Der Bericht im heutigen “Chronicle” schliesst mit dem Satz des Verlegers: “But, because readers still rely on newspapers as a primary source of online information, Hutcheson questions where the public will turn when the watchdogs of the Fourth Estate are gone. “Do we look to the 16-year-old who is blogging from his mother’s basement? That’s scary.”

6 Kommentare

  1. dem Satz des Verlegers: “But, because readers still rely on newspapers as a primary source of online information, Hutcheson questions where the public will turn when the watchdogs of the Fourth Estate are gone.

    Diesen Satz verstehe ich jetzt grad gar nicht. Eventuell ist mein Englisch sehr schlecht, aber wie ist der genau zu verstehen? Wenn ich das übersetze, dann bekomme ich sowas wie: “Aber weil die Leser immer noch auf Zeitungen als ihre primäre online Informationsquelle vertrauen, frägt sich Hutcheson wie sich die Öffentlichkeit informieren wird, wenn die 4. Gewalt des Staates verschwunden ist”

    das eingeschobene ‘online’ ist für mich nicht mit Sinn zu füllen: meint der Verleger nun Offline-Zeitungen und verwechselte online mit offline meinte er die Online-Ausgabe der Zeitungen? Wenn er online meint, warum frägt er sich, dass diese verschwinden könnten? Das ergibt dann mit dem restlichen Inhalt des Artikels keinen Sinn: das Internet wurde ja als Sündenbock für den Niedergang des Lokalblattes identifiziert (und warum das Lokalblatt dann nicht auf diese Bedrohung reagierte, bleibt auch unbeantwortet).

    Strange. Mir ist nicht klar, was uns der Verleger da mitteilen wollte… Vielleicht weiss der Blöker ja wo ich den Übersetzungs-Sinnfehler gemacht habe?

  2. Auch frei, aber etwas näher am Original: “Da die LeserInnen immer noch auf Zeitungswebsites als Online-Infoquelle vertrauen, fragt sich Hutcheson, wo sich Publikum denn informiert, wenn die Wachhunde der vierten Gewalt [der “traditionellen” Medien] verschwunden sind.”

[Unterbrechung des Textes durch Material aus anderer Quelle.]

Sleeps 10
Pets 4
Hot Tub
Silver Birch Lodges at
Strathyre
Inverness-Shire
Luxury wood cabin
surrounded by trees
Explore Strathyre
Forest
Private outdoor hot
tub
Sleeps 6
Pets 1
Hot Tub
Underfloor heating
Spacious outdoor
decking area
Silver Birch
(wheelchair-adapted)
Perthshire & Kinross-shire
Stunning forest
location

    (Medien werden ja gemeinhin als “fourth estate“, eingedeutscht als “vierte Gewalt” bezeichnet; ich weiss nicht recht, wo Du da den Staat siehst.)

  3. Ja das mit dem Staat ist schon dabei, den in der modernen Demokratie stellt die freie Berichterstattung (e.g. Presse) eben die 4. Gewalt im Staat dar (Ursprung ist die Gewaltentrennung im Rechtstaat, so viel ich weiss).

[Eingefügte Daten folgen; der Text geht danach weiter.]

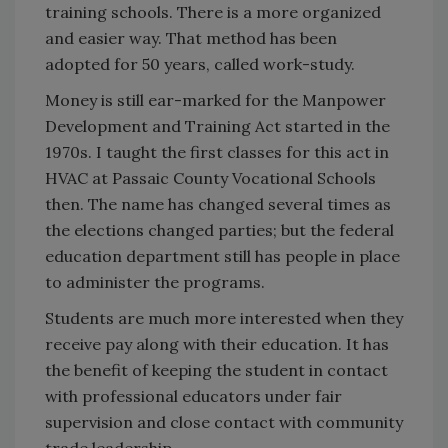
training schools. There is a more organized
and easier way. That method has been
adopted for 50 years, called work-study.
Money is still ear-marked for the Manpower
Development and Training Act started in the
1970s. I taught the first classes for this act in
HVAC at Passaic County Vocational Schools
then. The name has changed several times as
the elections changed parties; but the federal
education department still has people in place
to administer the programs.
Students are much more interested when they
receive pay along with their education. It has
the benefit of keeping the student in contact
with professional educators under fair
supervision and close contact with community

    Deine Übersetzung machts aber die Aussage auch nicht logischer. Sind denn Zeitungswebsites nicht Bestandteil der freien Presse?
    Die 4. Gewalt bezieht sich nicht auf gedruckte Presse, sondern auf freie Berichterstattung.

    Und die Formulierung “Da die LeserInnen immer noch auf Zeitungswebsites als Online-Infoquelle vertrauen” ist für mich komisch. Was heisst das? Das der Trend zu gedruckten Zeitungen geht und leider immer noch Leute auf Online-Websites gucken? Oder was sollte das ‘immer noch’ bedeuten? Ich glaube da hat sich jemand verschreiben und der Hutcheson meinte nicht ‘online’ sondern eben traditional und dann ergibt es auch Sinn.

  4. Er bezieht die vierte Gewalt auf die “traditionellen” Medien wie eben Zeitungen und deren Onlineauftritte.

    Hutcheson wollte sagen, dass es ihm Sorgen macht, wenn immer mehr Zeitungen eingehen und sich die Leute dann via Blogs von 16jährigen informieren statt bei (hoffentlich gut) ausgebildeten JournalistInnen.

    Heute etwas spitzfindig oder was?

  5. Okay, ich hab jetzt den originalartikel nochmals gelesen und das dazugehörende zitat. Man kann das tatsächlich so verstehen wie du das jetzt geschrieben hast. Aber ich kann die angst des verlegers immer noch nicht recht nachvollziehen: im aktuellen SPIEGEL ist ein artikel über blogger im us-wahlkampf. Einigen blogger wird sogar mehr macht als die nyt eingeräumt. Ob diese blogger nicht auch die 4. Gewalt darstellen? Und man sich vielleicht gar nicht so fürchten muss vor ‘ambitionierten’ bloggenden bürger?

  6. Da ist aber ein Kleinstblatt (wohl mit dem früheren “Burgdorfer Tagblatt” vergleichbar) eingegangen, nicht die NYT… Du verkennst wohl den Unterschied zwischen den “grossen”, bekannten Bloggern (denen Novato, sorry, scheissegal ist) und den hunderten Kleinbloggern, die über Gott und die Welt schreiben, vielleicht manchmal ein interessantes Thema aufreissen, aber weder finanziell noch (meist) fachlich in der Lage sind, eine adäquate Lokalberichterstattung zu leisten. Nichts gegen Blogger (selbstredend), aber das sind halt schon zwei paar Schuhe.